=== Task to carry out ===
Copy each line in the data that includes the word "pelo".

[Data entries]
━━━
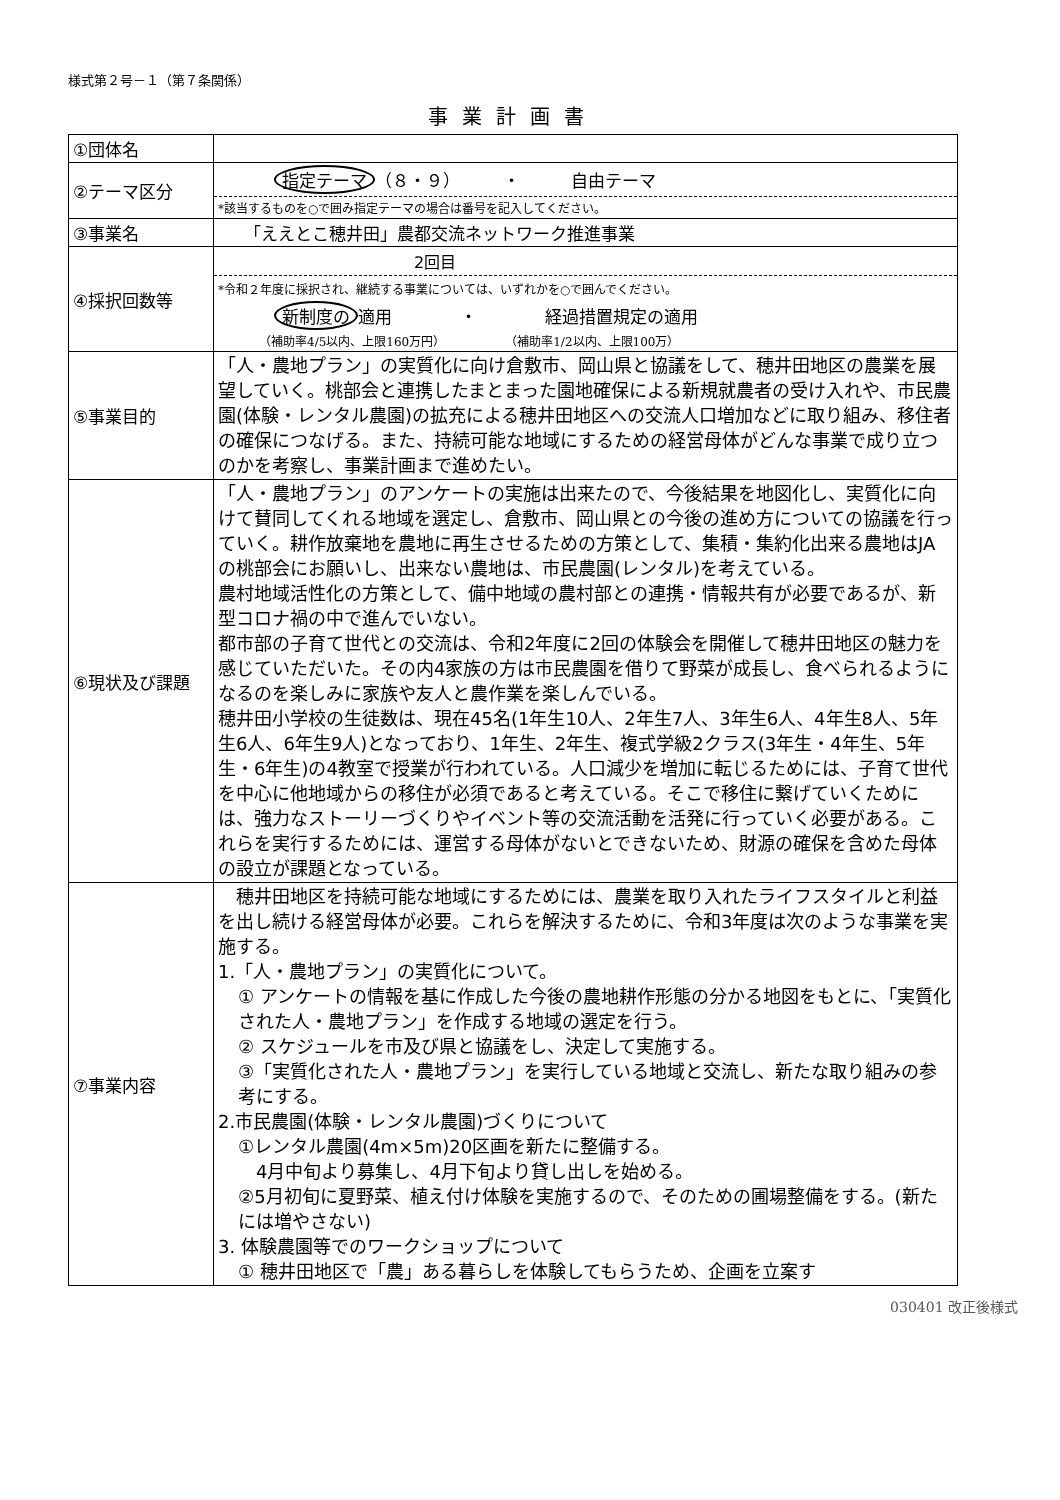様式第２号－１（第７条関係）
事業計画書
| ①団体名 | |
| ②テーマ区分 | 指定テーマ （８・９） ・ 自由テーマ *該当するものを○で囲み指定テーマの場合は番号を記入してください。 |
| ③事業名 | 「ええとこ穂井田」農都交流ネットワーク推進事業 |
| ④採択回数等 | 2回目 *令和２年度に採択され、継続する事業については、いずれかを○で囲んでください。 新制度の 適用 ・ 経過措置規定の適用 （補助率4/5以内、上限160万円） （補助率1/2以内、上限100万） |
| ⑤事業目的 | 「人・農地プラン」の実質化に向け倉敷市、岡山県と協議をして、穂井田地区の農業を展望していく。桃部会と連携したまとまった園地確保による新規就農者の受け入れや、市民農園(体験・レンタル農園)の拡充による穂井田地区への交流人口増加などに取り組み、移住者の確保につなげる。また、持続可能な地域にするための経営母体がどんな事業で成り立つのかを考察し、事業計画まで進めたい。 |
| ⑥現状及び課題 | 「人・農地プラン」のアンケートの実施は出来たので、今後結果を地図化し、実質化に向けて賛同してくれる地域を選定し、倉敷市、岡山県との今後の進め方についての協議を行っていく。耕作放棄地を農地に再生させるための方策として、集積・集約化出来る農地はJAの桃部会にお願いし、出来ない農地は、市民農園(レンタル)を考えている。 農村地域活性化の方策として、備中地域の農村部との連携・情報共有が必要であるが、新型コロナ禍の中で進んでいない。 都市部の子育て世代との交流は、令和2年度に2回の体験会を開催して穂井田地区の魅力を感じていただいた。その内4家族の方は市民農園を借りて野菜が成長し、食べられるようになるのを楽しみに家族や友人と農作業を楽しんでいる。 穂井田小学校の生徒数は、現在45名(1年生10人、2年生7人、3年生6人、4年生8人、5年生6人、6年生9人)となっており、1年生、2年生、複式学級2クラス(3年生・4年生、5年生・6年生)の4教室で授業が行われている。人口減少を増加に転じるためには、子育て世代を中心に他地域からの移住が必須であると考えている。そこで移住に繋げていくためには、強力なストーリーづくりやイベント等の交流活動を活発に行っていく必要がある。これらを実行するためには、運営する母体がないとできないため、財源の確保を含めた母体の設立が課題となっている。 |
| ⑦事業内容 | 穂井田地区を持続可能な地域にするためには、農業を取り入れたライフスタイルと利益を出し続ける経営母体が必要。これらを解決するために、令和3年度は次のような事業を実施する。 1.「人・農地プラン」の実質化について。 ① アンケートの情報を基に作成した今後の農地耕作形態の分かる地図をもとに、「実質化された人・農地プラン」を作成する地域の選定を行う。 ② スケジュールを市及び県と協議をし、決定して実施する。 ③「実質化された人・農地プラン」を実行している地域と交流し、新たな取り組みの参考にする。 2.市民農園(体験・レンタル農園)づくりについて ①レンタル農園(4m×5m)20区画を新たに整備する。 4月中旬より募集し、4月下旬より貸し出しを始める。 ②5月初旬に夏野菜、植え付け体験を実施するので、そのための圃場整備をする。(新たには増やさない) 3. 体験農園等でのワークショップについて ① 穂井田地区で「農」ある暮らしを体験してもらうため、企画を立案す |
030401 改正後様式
━━━
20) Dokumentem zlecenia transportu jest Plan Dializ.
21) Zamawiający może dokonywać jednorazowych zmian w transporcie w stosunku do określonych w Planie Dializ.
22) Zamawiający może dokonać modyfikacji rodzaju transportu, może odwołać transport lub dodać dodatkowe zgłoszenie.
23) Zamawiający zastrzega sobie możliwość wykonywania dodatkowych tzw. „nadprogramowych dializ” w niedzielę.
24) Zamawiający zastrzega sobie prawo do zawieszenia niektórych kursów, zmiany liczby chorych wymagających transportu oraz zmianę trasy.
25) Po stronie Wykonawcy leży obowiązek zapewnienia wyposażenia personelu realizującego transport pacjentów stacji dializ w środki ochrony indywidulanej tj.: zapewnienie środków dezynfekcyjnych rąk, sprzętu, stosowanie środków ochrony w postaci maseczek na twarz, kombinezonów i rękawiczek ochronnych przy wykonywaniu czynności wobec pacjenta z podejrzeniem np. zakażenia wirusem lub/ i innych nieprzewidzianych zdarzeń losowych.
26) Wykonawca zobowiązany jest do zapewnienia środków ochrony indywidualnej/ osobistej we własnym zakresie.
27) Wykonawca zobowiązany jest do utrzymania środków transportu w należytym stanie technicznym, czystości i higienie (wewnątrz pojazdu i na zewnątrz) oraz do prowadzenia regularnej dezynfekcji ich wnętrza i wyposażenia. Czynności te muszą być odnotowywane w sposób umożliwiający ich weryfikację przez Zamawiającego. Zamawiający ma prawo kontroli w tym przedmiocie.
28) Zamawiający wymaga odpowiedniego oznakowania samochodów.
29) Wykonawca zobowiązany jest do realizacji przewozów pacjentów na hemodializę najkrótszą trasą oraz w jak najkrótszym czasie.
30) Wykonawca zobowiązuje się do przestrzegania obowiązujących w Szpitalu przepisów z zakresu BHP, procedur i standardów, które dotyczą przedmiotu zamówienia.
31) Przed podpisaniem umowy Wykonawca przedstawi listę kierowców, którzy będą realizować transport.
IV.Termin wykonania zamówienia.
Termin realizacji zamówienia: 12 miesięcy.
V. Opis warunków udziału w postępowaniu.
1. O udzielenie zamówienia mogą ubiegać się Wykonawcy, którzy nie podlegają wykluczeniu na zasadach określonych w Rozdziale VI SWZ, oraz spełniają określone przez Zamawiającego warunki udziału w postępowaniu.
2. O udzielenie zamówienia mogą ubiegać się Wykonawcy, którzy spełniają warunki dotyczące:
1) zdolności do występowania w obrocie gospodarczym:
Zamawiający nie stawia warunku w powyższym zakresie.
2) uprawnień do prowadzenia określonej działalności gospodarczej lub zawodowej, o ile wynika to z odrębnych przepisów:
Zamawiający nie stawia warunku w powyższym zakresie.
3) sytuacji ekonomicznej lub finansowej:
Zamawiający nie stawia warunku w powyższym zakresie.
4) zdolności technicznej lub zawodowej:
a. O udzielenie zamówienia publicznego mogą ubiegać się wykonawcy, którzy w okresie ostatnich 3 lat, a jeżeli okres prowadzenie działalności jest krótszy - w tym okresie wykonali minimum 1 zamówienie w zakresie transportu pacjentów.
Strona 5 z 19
━━━
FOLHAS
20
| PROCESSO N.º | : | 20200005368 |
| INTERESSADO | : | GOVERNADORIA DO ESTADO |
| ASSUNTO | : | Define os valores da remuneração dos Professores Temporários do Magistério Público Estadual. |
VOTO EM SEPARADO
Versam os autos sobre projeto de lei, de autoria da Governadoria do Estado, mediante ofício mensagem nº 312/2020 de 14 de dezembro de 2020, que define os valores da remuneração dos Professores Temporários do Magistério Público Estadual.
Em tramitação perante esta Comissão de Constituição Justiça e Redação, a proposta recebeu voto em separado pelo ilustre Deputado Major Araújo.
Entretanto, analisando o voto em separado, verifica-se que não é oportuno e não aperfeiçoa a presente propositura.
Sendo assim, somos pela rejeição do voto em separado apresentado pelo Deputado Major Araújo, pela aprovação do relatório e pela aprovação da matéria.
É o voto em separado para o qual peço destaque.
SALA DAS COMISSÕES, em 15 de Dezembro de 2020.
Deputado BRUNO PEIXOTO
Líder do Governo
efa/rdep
━━━
=== Result for this task ===
Em tramitação perante esta Comissão de Constituição Justiça e Redação, a proposta recebeu voto em separado pelo ilustre Deputado Major Araújo.
Sendo assim, somos pela rejeição do voto em separado apresentado pelo Deputado Major Araújo, pela aprovação do relatório e pela aprovação da matéria.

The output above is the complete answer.